Robin Williams ne s’est pas suicidé, il a juste devancé sa mort

 

Vivre ne va jamais de soi.

Le suicide de Robin Williams est encore là pour nous le rappeler.

Il nous faut à chaque matin recommencé nous convaincre de la nécessité de se lever, de trouver en soi les forces suffisantes pour affronter une nouvelle journée, de taire ces écœurements qui nous murmurent de leur refrain morbide la vanité des choses, la mesquinerie des hommes, la veulerie des femmes.

Jusqu’au jour où l’on décrète que le jeu n’en vaut plus la chandelle.

Que cette vie que nous avons patiemment construite nous apparaît sous un jour tellement blafard qu’il vaut mieux tirer sa révérence au lieu de continuer à mener une existence où chaque heure s’apparente à un chemin de croix, chaque minute à un calvaire ininterrompu, chaque seconde à une torture mentale que rien ne parvient à apaiser.

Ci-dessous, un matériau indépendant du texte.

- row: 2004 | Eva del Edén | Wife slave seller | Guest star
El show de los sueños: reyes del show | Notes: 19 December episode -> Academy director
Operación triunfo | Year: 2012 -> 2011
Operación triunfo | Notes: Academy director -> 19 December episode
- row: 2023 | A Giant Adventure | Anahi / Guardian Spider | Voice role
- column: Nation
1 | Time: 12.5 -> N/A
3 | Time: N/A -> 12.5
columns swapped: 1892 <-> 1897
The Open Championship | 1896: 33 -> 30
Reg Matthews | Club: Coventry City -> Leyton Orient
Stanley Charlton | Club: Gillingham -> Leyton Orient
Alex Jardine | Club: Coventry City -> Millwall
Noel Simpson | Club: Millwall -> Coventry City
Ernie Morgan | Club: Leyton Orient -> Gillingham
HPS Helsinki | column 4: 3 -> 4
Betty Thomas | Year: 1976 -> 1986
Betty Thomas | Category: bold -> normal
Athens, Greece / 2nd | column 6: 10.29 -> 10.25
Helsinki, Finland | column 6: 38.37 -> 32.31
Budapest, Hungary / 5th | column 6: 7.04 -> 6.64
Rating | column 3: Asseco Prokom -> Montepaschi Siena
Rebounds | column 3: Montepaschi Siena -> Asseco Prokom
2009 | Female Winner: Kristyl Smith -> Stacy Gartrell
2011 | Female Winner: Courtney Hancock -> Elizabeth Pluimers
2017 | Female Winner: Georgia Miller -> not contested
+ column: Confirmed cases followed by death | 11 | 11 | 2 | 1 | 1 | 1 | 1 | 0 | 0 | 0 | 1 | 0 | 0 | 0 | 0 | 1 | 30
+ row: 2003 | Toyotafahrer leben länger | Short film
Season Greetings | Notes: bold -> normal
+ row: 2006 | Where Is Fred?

Ni l’alcool, ni les drogues, ni l’amour des siens, ni l’orchestration de notre vie domestique, ni le semblant de sécurité que nous apportait jusque-là notre travail routinier, ne pèsent face à ce sentiment de l’irrémédiable inanité de notre existence, de toute existence.

Je ne sais pas ce qui a conduit Robin Williams à mettre fin à ses jours.

Personne ne le saura jamais vraiment.

Il se peut que lui-même ne l’ait pas vraiment su.

Il avait juste acquis la certitude que cette fois la fête était vraiment finie, que l’avenir ne lui réservait plus qu’une litanie de jours désespérants de monotonie blême, si prévisibles dans leur implacable mastication qu’il fallait mieux achever là la comédie de sa propre vie.

Il était dépressif comme nous l’avons tous été un jour ou l’autre.

De cette dépression qui embastille l’âme dans une prison si cadenassée de partout qu’elle ne parvient même plus à entrevoir la possibilité de retrouver un jour le doux chemin de l’espoir et de la lumière.

La force tellurique du désespoir qui nous anéantit, nous broie, nous écrase, ne nous laisse aucun moment de répit, nous emmène au bord du précipice où miroite enfin la possibilité d’échapper à toute cette souffrance en se fiançant avec cette mort qui nous sourit de toutes ses dents et nous invite à la rejoindre.

Nous sommes tous des suicidés en puissance.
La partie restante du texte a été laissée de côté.